%%

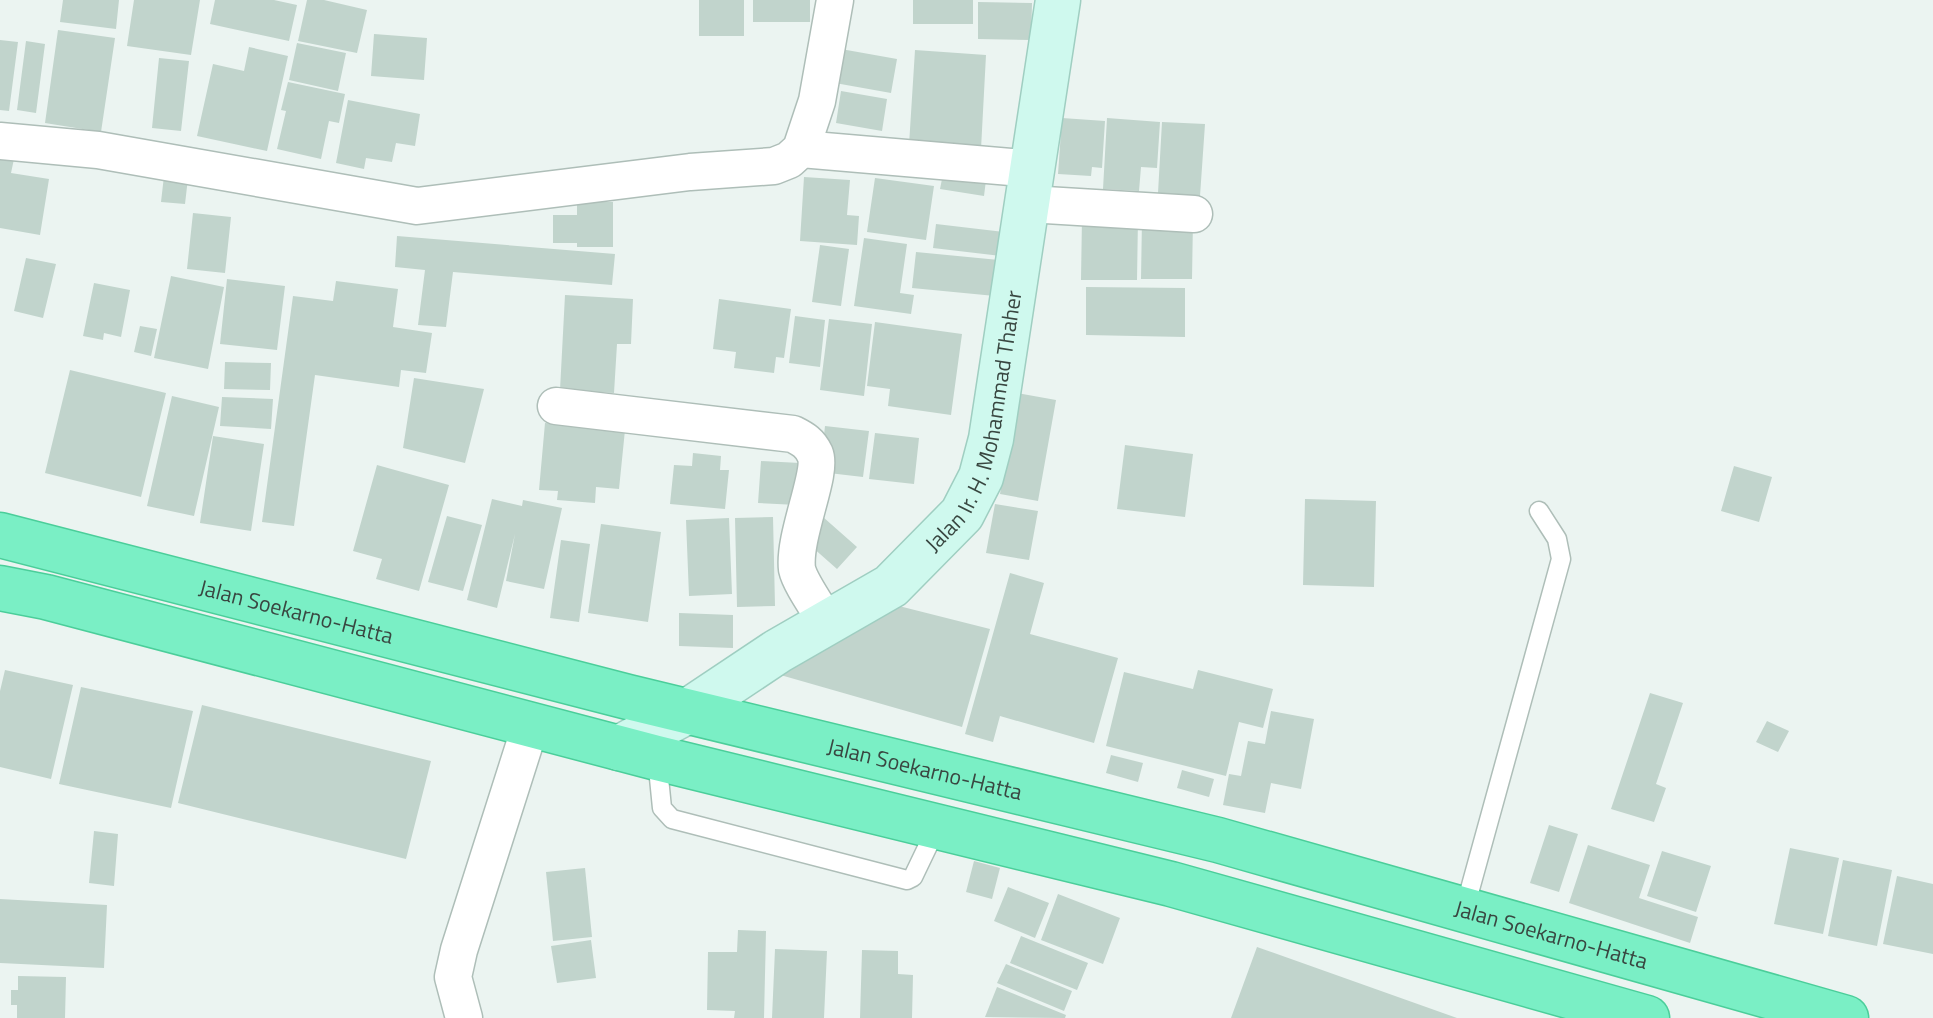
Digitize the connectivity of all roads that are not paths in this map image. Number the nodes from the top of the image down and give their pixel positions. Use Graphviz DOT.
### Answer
graph roads {
  1 [pos="835,0"];
  2 [pos="1058,0"];
  3 [pos="0,141"];
  4 [pos="801,149"];
  5 [pos="1031,186"];
  6 [pos="1194,214"];
  7 [pos="556,406"];
  8 [pos="1539,511"];
  9 [pos="0,535"];
  10 [pos="0,588"];
  11 [pos="827,623"];
  12 [pos="688,711"];
  13 [pos="531,724"];
  14 [pos="638,753"];
  15 [pos="937,827"];
  16 [pos="1464,911"];
  17 [pos="1598,1011"];
  18 [pos="464,1018"];
  19 [pos="1647,1018"];
  20 [pos="1846,1018"];
  1 -- 4 [label="street"];
  2 -- 5 [label="main road, Jalan Ir. H. Mohammad Thaher"];
  3 -- 4 [label="street"];
  4 -- 5 [label="street"];
  5 -- 6 [label="street"];
  5 -- 11 [label="main road, Jalan Ir. H. Mohammad Thaher"];
  7 -- 11 [label="street"];
  8 -- 16 [label="lane"];
  9 -- 12 [label="highway, Jalan Soekarno-Hatta"];
  10 -- 13 [label="highway"];
  11 -- 12 [label="main road, Jalan Ir. H. Mohammad Thaher"];
  12 -- 14 [label="main road, Jalan Ir. H. Mohammad Thaher"];
  12 -- 16 [label="highway, Jalan Soekarno-Hatta"];
  13 -- 14 [label="highway"];
  13 -- 18 [label="street"];
  14 -- 15 [label="highway"];
  14 -- 15 [label="lane"];
  15 -- 17 [label="highway"];
  16 -- 20 [label="highway, Jalan Soekarno-Hatta"];
  17 -- 19 [label="highway"];
}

%%

What is required
The lines sought are those in the data above that include the string "Soekarno"; copy each one.

Exercise solution
  9 -- 12 [label="highway, Jalan Soekarno-Hatta"];
  12 -- 16 [label="highway, Jalan Soekarno-Hatta"];
  16 -- 20 [label="highway, Jalan Soekarno-Hatta"];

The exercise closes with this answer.